But there were two persons on whose destiny this man’s death was to exercise an influence as wonderful, and gracious, and beneficial, as though, instead of a dead drunkard, he was a good spirit—an angel charged with a mission of love, sent by God Himself to work out and complete the happiness of the man who had been heavily tried, but who, in his bitterest trial, had never been found wanting.

And I truly think that for such men—men who in their sorrow reverentially bow their heads and say, “God knows, I believe in Him; He shall lead me as a little child”—who murmur not, but, praising their Heavenly Father always, make their actions a profound heroism by obeying His voice in all seasons, not more faithfully in moments of joy than in moments of anguish—for such men we shall seldom err in prophesying a time in their lives when the heat of the day shall be shaded from them, and their burden and their conflict removed. “O man, greatly beloved, go thou thy way till the end; for thou shalt rest, and stand in thy lot at the end of thy days.”

Dolly had asked to be left alone with her child. Deeming Holdsworth a stranger, she had felt the restraint of his presence upon her, deeply as she was moved by his goodness. Her heart ached: misery had mastered her. The mere sense of having found a friend in this her time of piteous need could not suffice her. More was imperative: communion with God, communion with the husband who, she believed, looked down upon her from Heaven. To no mortal eyes could she lay bare the exquisite grief that lacerated her heart; and though she should find no comfort even in the Heaven she turned to, yet her full and poignant misery demanded escape in words and tears, and she asked to be left alone.

Holdsworth entered the room facing his own apartment. This was Mrs. Parrot’s drawing-room. Here she had a piano; here she had some wonderful stuffed birds under glass shades; here she herself sat on Sundays with her mother, when her house was unoccupied.

He struggled to calm himself, that he might master and appreciate all the significance of the position in which he was placed by the sudden death of Conway. But his moods were wild and hurrying; the play of emotion was quick and painful. He saw his wife in her grief; he saw her wrestling, with no eye but her child’s upon her, with the anguish that filled her; he felt her loneliness: he felt the cruel hopelessness that weighed in her heart as lead; he felt, above all, the dreadful sense of degradation which must attend her reflections upon the death of her husband, Conway; upon the wretched, miserable life she had led with him; upon the complete and bitter reversal of the sole end for which she had married him.

The barrier that divided them was gone. Could there be any scruple now to hold him back from her? If there yet lingered one feeling of delicacy to prompt him to delay his confession for a little, until the dead was buried, until something of the horror of the sudden death had yielded to time, should it not be removed by the knowledge of her misery, which he had it in his power to dissipate and turn to gladness? Why should she weep? Why should she feel one instant of pain, when he could change her tears to smiles, her grief to joy?

He stole to the door of the room she was in and listened. He heard her sobbing, and that sound vanquished his last hesitation.

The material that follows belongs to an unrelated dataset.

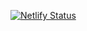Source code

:[![Netlify Status](https://api.netlify.com/api/v1/badges/03798951-33e9-48c4-bb1a-d50dd5f2d7dc/deploy-status)](https://app.netlify.com/sites/glittery-moxie-4824a2/deploys)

He turned the handle gently and entered. She was on her knees beside the sofa, her arms twined about Nelly, her face buried in the child’s lap. She started, looked at him, and rose slowly to her feet. He approached and stood before her.

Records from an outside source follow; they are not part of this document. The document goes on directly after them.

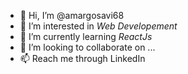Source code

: - 👋 Hi, I’m @amargosavi68
- 👀 I’m interested in *Web Developement*
- 🌱 I’m currently learning *ReactJs*
- 💞️ I’m looking to collaborate on ...
- 📫 Reach me through LinkedIn 

<!---
amargosavi68/amargosavi68 is a ✨ special ✨ repository because its `README.md` (this file) appears on your GitHub profile.
You can click the Preview link to take a look at your changes.
--->
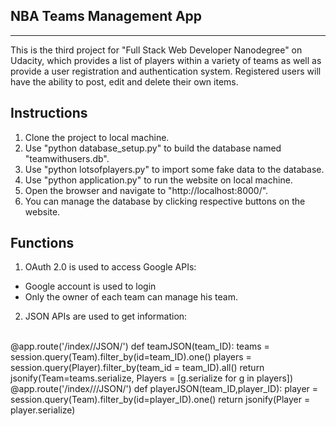 ## NBA Teams Management App
----
This is the third project for "Full Stack Web Developer Nanodegree" on Udacity, which provides a list of players within a variety of teams as well as provide a user registration and authentication system. Registered users will have the ability to post, edit and delete their own items.

## Instructions
1. Clone the project to local machine.
2. Use "python database_setup.py" to build the database named "teamwithusers.db".
3. Use "python lotsofplayers.py" to import some fake data to the database.
4. Use "python application.py" to run the website on local machine.
5. Open the browser and navigate to "http://localhost:8000/".
6. You can manage the database by clicking respective buttons on the website.

## Functions
1. OAuth 2.0 is used to access Google APIs:
  - Google account is used to login
  - Only the owner of each team can manage his team.
2. JSON APIs are used to get information:
<br>
	@app.route('/index/<string:team_ID>/JSON/')
	def teamJSON(team_ID):
    		teams = session.query(Team).filter_by(id=team_ID).one()
    		players = session.query(Player).filter_by(team_id = team_ID).all()
    	return jsonify(Team=teams.serialize, Players = [g.serialize for g in players])
<br>
	@app.route('/index/<string:team_ID>/<string:player_ID>/JSON/')
	def playerJSON(team_ID,player_ID):
    		player = session.query(Team).filter_by(id=player_ID).one()
    		return jsonify(Player = player.serialize)








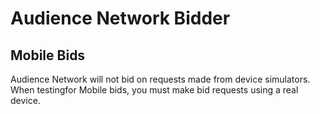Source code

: # Audience Network Bidder

## Mobile Bids

Audience Network will not bid on requests made from device simulators.
When testingfor Mobile bids, you must make bid requests using a real device.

“Will you not trust me as a friend?” he said, in a voice a little above a whisper.

She tried to answer him, but her sobs choked her voice. He seated himself and took Nelly on his knee, and, whilst he smoothed the child’s hair, continued: “There is hope, there is comfort for you and this little one. Check your sobs and listen to me. I can give you comfort, for I have known what it is to lose one that is dearer to me than my heart’s blood, to lose her and to find her again. She was my wife, and I left her to go to sea. The ship I sailed in was wrecked, and for many days I lay consumed with hunger and thirst in an open boat, seeing miserable creatures like myself dying around me one by one. And when I was rescued my memory was gone; I could not remember my own name, my home, the wife I had left, the country I had sailed from. But the voice of God one day directed me to leave Australia and go to England. I reached London, and there a man spoke to me of Hanwitch, a name familiar and dear to me for my wife’s sake. And when I came to Southbourne, the beloved old village gave me back my memory. I knew whom I had come to seek, and what I had lost. They told me that my wife thought me dead, and was married and lived with my child here—in this road—in that house yonder! O Dolly! O wife!”